Peter Maude Fine Wines
2022, Domaine Chandon de Briailles, PERNAND-VERGELESSES, 1er Cru, 'Ile de Vergelesses'
$158.70 inc. GST
The 2022 Pernand-Vergelesses Ile de Vergelesses 1er Cru came directly from a barrel that had not been racked. This explains why it is quite backward on the nose, with touches of blackberry and bilberry, quite a heightened marine influence, and hints of oyster shell coming through with time. The medium-bodied palate has impressive volume and fine tannins, a little fleshier than Chandon des Briailles' other cuvées with a bright, slightly peppery finish. This is contemporary Pernand firing on all cylinders. 92-94 Neal Martin, Vinous (2023).
Always the insider's choice at this address, the 2022 Pernand-Vergelesses 1er Cru Ile de Vergelesses unwinds in the glass with aromas of sweet cherries and plums mingled with rose petals and liquorice. Medium to full-bodied, ample and velvety, with a fleshy core of fruit that nicely cloaks its fine but chalky structuring tannins, it exhibits excellent potential. 92-94 William Kelley, Wine Advocate (2024).

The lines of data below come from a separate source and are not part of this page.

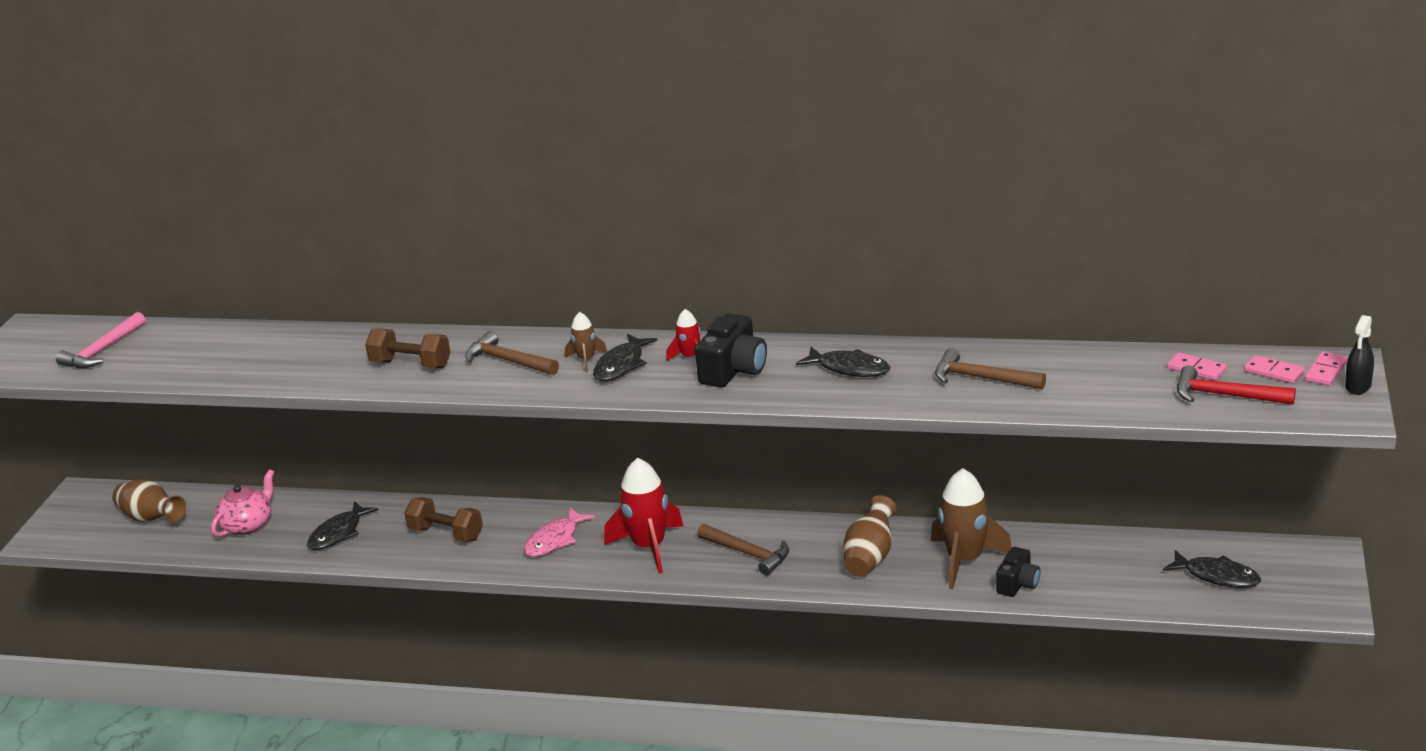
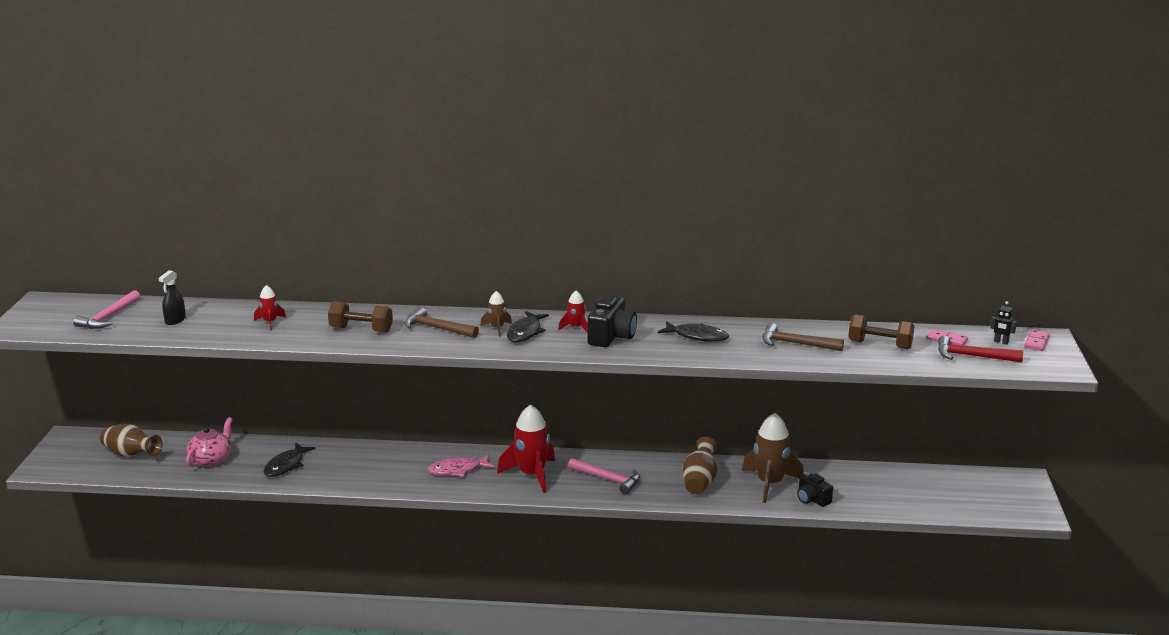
camera: 10 degrees left, 5 degrees down
(299, 355) = (270, 322): none -> red rocket
(446, 534) = (372, 466): brown dumbbell -> brown dumbbell (880, 345)
(555, 540) = (458, 470): pink fish -> pink fish turned 45 degrees clockwise
(748, 553) = (608, 479): brown hammer -> pink hammer
(1018, 584) = (812, 499): black camera -> black camera turned 120 degrees clockwise
(1217, 576) = (952, 494): black fish -> none
(1273, 372) = (1001, 342): pink domino -> black robot
(1358, 386) = (1062, 351): black spray bottle -> black spray bottle (175, 320)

Still in barrel, unracked. The holding, three hectares planted to pinot, consists of one hectare of old vines from 1961, the rest mostly 30 to 40 years old. There is a little more density to the colour, and certainly a most profound bouquet which shows more classical fruit and less the effects of vinifying with whole bunches. 15% new wood shows a little in its extreme youth. A spicy dark fruited finish. Very good. **** 91-93 Jasper Morris, Inside Burgundy (2023).

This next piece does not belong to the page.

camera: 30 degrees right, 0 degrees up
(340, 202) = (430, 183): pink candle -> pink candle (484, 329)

An overtly floral-suffused array speaks of violet, rose petal, lilac, humus and a plethora of red berries. The rich, succulent and concentrated larger-scaled flavours brim with an almost pungent minerality while displaying focused power on the compact, serious, austere and impressively long finale. Patience absolutely necessary. 91-93 Allen Meadows, Burghound (2024).